このようにして折り畳まれたシート1が、セカンドシート又はサードシートである場合、シートバック2の背面2aと荷室40の床面40aとの高さが揃えられる。そして、前述した構成に基づいて上側シートクッションフレーム6が下側シートクッションフレーム5に向けて沈み込むように移動するので、荷室40の床面40aを低く設定することができ、荷室40の高さ方向の拡大化を達成することができる。なお、シート折り畳み後において、硬質樹脂からなるシートバック2の背面及び側面とシートクッション4の硬質樹脂カバーGとのみが露出するので、荷積みや荷降ろしの際に外部の衝撃からシート1のクッション部分を確実に保護することができる。

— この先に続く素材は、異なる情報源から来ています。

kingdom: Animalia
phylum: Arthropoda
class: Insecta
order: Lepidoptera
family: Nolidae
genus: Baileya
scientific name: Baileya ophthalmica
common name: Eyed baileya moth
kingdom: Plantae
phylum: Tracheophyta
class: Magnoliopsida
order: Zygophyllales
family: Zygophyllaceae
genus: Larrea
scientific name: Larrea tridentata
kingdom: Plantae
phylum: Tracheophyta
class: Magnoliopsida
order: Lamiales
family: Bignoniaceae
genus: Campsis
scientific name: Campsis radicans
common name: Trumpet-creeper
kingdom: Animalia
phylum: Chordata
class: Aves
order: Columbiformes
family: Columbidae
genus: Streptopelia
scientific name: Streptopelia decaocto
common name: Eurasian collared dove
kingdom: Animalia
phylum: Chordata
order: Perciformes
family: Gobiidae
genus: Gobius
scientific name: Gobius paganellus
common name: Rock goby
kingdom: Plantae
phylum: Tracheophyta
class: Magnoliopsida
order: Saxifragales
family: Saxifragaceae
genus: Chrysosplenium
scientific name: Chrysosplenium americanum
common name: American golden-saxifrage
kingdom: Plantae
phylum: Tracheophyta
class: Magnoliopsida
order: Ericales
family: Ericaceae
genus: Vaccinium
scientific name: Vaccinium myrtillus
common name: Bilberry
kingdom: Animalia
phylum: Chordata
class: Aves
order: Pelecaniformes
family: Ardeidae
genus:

本発明に係る折り畳み式シートの一実施形態を示す側面図である。 第2のリンク部とピン部とガイド溝との関係を示す側面図である。 レッグ部のロック機構を示す側面図である。 ロックレバーとセクタとの関係を示す側面図である。 シートバックを倒す途中の状態を示す側面図である。 シートバックが完全に倒れた状態を示す側面図である。 レッグ部のロック解除状態を示す側面図である。 シートが完全に折り畳まれた状態を示す側面図である。
符号の説明
1…折り畳み式シート、2…シートバック、3…シートバックフレーム、4…シートクッション、5…下側シートクッションフレーム、6…上側シートクッションフレーム、10…第1のリンク部、14…第2のリンク部、23…第3のリンク部(レッグ部)、F…フロア。

Claims (2)

  1. シートバックがシートクッション側に折り畳まれ、前記シートクッションがフロア上に倒れ込むように構成された折り畳み式シートにおいて、
    前記シートクッションに設けられて、前記フロア側に位置する下側シートクッションフレームと、
    前記シートクッションに設けられて、前記下側シートクッションフレームの上方に位置する上側シートクッションフレームと、
    前記上側シートクッションフレームと前記下側シートクッションフレームとを連結する第1のリンク部と、
    前記シートバックに設けられて、前記下側シートクッションフレームに向けて倒れる回動自在なシートバックフレームと、
    前記シートバックフレームの下端と前記第1のリンク部とを連結する第2のリンク部とを備え、
    前記シートバックフレームの倒れ込みによって前記上側シートクッションフレームが前記下側シートクッションフレームに向けて沈み込むことを特徴とする折り畳み式シート。
  2. 前記下側シートクッションフレームと前記フロアとを連結する第3のリンク部を更に備え、前記下側シートクッションフレームが前記フロアに向けて倒れ込むことを特徴とする請求項1記載の折り畳み式シート。